=== ABOUT THIS EXERCISE ===
If a line below includes the string "Global", copy it.

[Dataset entries]

────

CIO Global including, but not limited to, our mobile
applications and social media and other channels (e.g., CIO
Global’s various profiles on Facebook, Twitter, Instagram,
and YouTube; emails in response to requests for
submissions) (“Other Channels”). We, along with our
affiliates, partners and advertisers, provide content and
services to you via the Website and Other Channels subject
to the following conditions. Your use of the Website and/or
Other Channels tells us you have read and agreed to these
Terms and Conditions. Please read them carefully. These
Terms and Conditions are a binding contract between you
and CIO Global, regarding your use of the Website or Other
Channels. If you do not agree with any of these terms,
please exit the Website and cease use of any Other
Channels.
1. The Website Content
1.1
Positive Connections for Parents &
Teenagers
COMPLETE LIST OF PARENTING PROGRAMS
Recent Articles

────

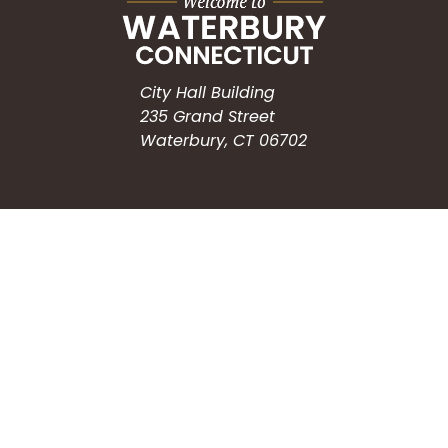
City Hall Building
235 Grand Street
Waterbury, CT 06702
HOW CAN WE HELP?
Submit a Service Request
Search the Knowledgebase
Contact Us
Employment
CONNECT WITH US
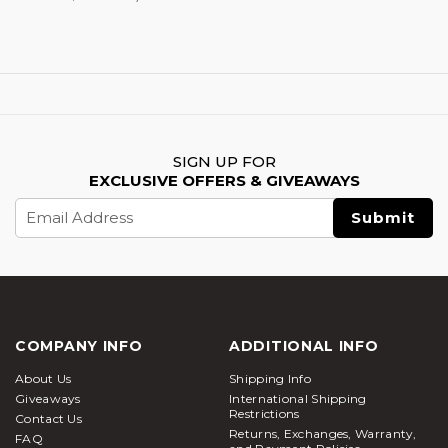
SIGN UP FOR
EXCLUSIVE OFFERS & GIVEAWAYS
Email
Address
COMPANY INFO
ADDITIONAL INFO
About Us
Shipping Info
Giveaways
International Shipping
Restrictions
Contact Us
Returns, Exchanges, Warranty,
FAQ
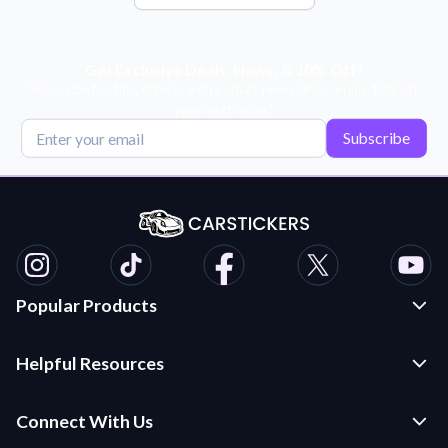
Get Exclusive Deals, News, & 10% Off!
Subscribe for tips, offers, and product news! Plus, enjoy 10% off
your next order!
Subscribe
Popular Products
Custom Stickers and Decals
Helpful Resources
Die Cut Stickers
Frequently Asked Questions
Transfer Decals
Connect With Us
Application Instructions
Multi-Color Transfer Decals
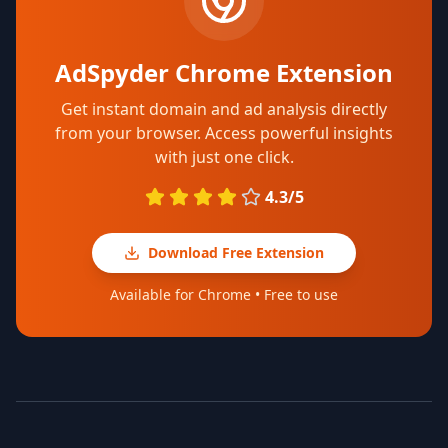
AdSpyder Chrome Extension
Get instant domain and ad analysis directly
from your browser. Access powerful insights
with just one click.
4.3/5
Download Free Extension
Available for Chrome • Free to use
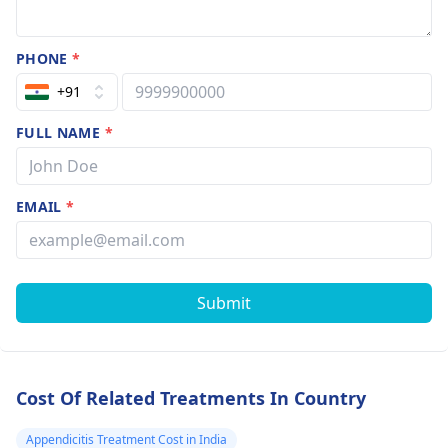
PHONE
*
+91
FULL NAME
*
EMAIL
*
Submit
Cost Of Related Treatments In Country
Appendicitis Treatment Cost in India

────

=== SOLUTION TO THIS TASK ===
CIO Global including, but not limited to, our mobile
Global’s various profiles on Facebook, Twitter, Instagram,
and CIO Global, regarding your use of the Website or Other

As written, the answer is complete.